Hararetli tartışmalar
Forumun en hararetli tartışması ise Rusya Dışişleri Bakanı Sergey Lavrov ve Al Jazeera Diplomasi Editörü-moderatör James Bays arasında yaşandı. Sık sık birbirlerinin sözlerini esprili bir şekilde kestiler. Lavrov, Orta Doğu krizi hakkında, “Diplomasi umudu her zaman vardır ve mevcut şiddetin başlangıcından bu yana yapmaya çalıştığımız şey de budur. Her türlü terör saldırısını olduğu gibi, 7 Ekim’de İsrail’e düzenlenen terör saldırısını da şiddetle kınıyoruz. Aynı zamanda bu olayın milyonlarca Filistinliyi toplu olarak cezalandırmak için kullanılmasının da kabul edilebilir olduğuna inanmıyoruz” dedi.

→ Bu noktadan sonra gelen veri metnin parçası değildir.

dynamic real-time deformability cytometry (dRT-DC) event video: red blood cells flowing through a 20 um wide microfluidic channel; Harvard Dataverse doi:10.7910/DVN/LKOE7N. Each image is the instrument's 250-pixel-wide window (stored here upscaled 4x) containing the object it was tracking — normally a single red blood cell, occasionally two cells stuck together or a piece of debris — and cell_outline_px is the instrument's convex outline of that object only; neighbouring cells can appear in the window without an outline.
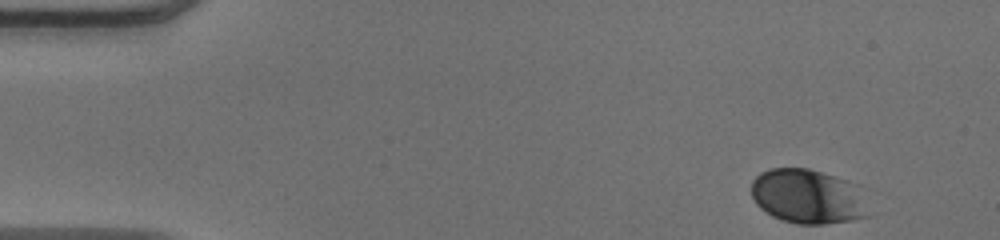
{"species": "human", "species_latin": "Homo sapiens", "temperature_condition": "warm", "stored_images_in_passage": 47, "camera_frame_rate_fps": 3000, "um_per_image_px": 0.085, "donor": {"sex": "male"}, "frame": {"image": 1, "passage_image": 1, "time_ms": 0.0, "image_size_px": [1000, 240], "cell_outline_px": [[872, 216], [852, 220], [824, 224], [796, 224], [772, 216], [760, 208], [756, 204], [752, 196], [752, 180], [760, 172], [772, 168], [808, 168], [848, 180], [860, 184]], "centroid_in_image_um": [68.74, 16.7], "position_along_channel_um": 16.3, "area_um2": 37.97}}
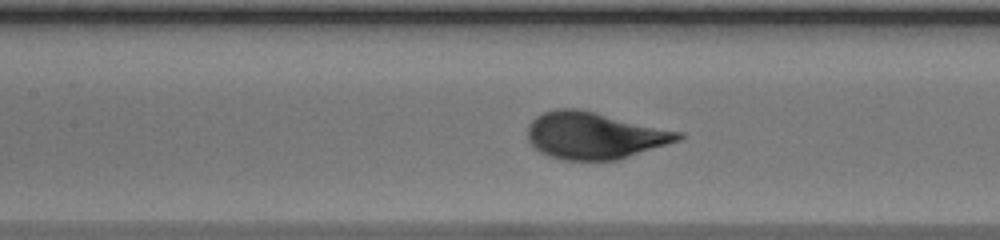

Ukrayna’daki savaşla ilgili soruya ise “Bu, tercih edilen bir savaş değil, Ukrayna’nın ABD tarafından Rusya’nın durumunu baltalamak için bir araç olarak hazırlandığı yıllar ve yıllar göz önüne alındığında kaçınamayacağımız bir operasyon” diye cevap verdi.
Kimler katıldı?
Bu yılki forumda, Senegal Devlet Başkanı Macky Sall, Zanzibar Devlet Başkanı Hüseyin Ali Mwinyi, Filistin Başbakanı Muhammed Iştiyye, BM Genel Sekreteri Antonio Guterres, İran Dışişleri Bakanı Hüseyin Emir Abdullahiyan, Ürdün Başbakan Yardımcısı ve Dışişleri Bakanı Eymen es-Safadi, Rusya Dışişleri Bakanı Sergey Lavrov, Sri Lanka Dışişleri Bakanı Ali Sabri, Kazakistan Ulusal Ekonomi Bakanı Alibek Kuantirov, Uluslararası Barış Enstitüsü Başkanı Prens Zeyn bin Raad el-Hüseyin, Afrika Kalkınma Bankası Başkanı Akinwumi Adesina, Lübnan Çevre Bakanı Naser Yasin, (UNAOC) Yüksek Temsilcisi Miguel Ángel Moratinos Cuyaubé gibi birçok isim yer aldı.